Projpred: augmented and latent projection for hierarchical categorical models

Hi everyone,

First of all, thanks again to everyone, especially the developers, in this community for all their support. Projpred is such a great package and I’m excited to explore it more.

I have a hierarchical categorical model that I would like to conduct projected predictive variable selection on. I have successfully done this for the non-hierarchical model (see Projpred: selection of submodel that doesn't replicate predictive performance of reference model), but as the data is hierarchical, it would be preferable to have the model reflect this.

When I run refm_obj.categorical <- get_refmodel(categorical.multilevel.fit) (this will automatically use the augmented projection), I get:

“Warning message:
In .fun(object = .x1, data = .x2, formula = .x3, family = .x4, dis = .x5, :
For multilevel models, the augmented-data projection may not work properly.
The latent projection may be a remedy.”

And indeed, doing a preliminary cv_varsel run using this reference model resulted in many warnings about the instability of the projection.
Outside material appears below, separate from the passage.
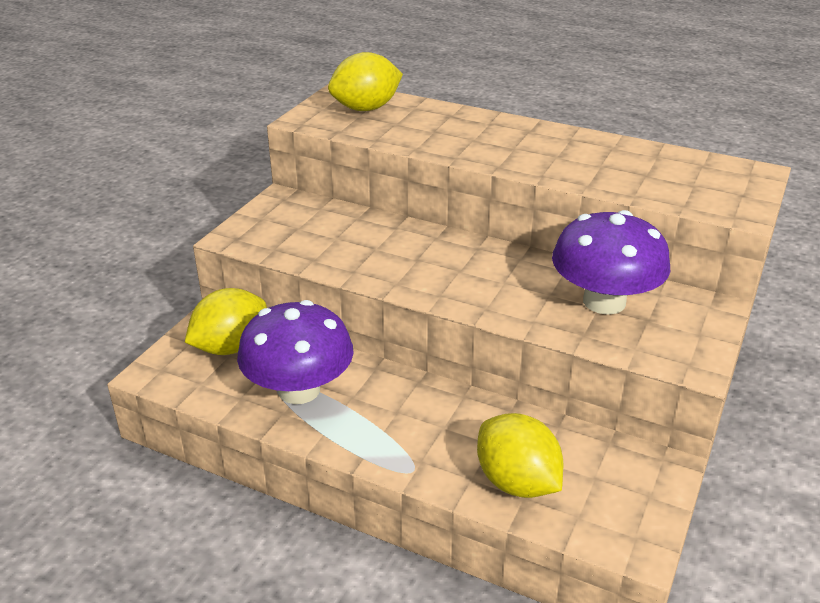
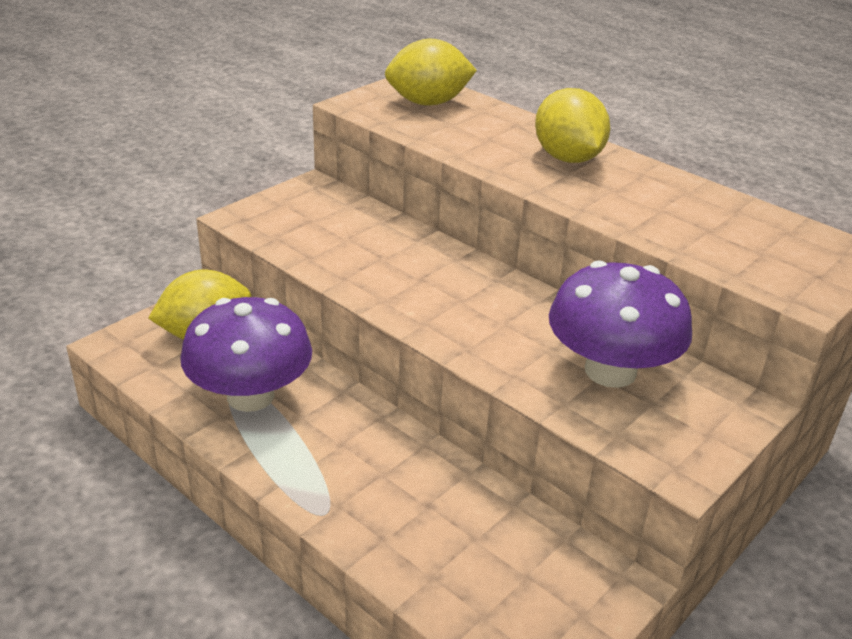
camera: 15 degrees right, 0 degrees up
yellow lemon [477,413,563,498] -> yellow lemon moved to [535,88,610,163]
When trying the latent projection with
refm_obj.categorical <- get_refmodel(categorical.multilevel.fit, latent = T),
I get:

Defining `latent_ilink` as a function which calls `family$linkinv`, but there is no guarantee that this will work for all families. If relying on `family$linkinv` is not appropriate or if this raises an error in downstream functions, supply a custom `latent_ilink` function (which is also allowed to return only `NA`s if response-scale post-processing is not needed).

When trying the preliminary cv_varsel run using the latent projection (but without defining the latent_ilink function, I get:
Error in `[<-.data.frame`(`*tmp*`, , response_name, value = c(2.89356639529538, : replacement has 3478 rows, data has 1739.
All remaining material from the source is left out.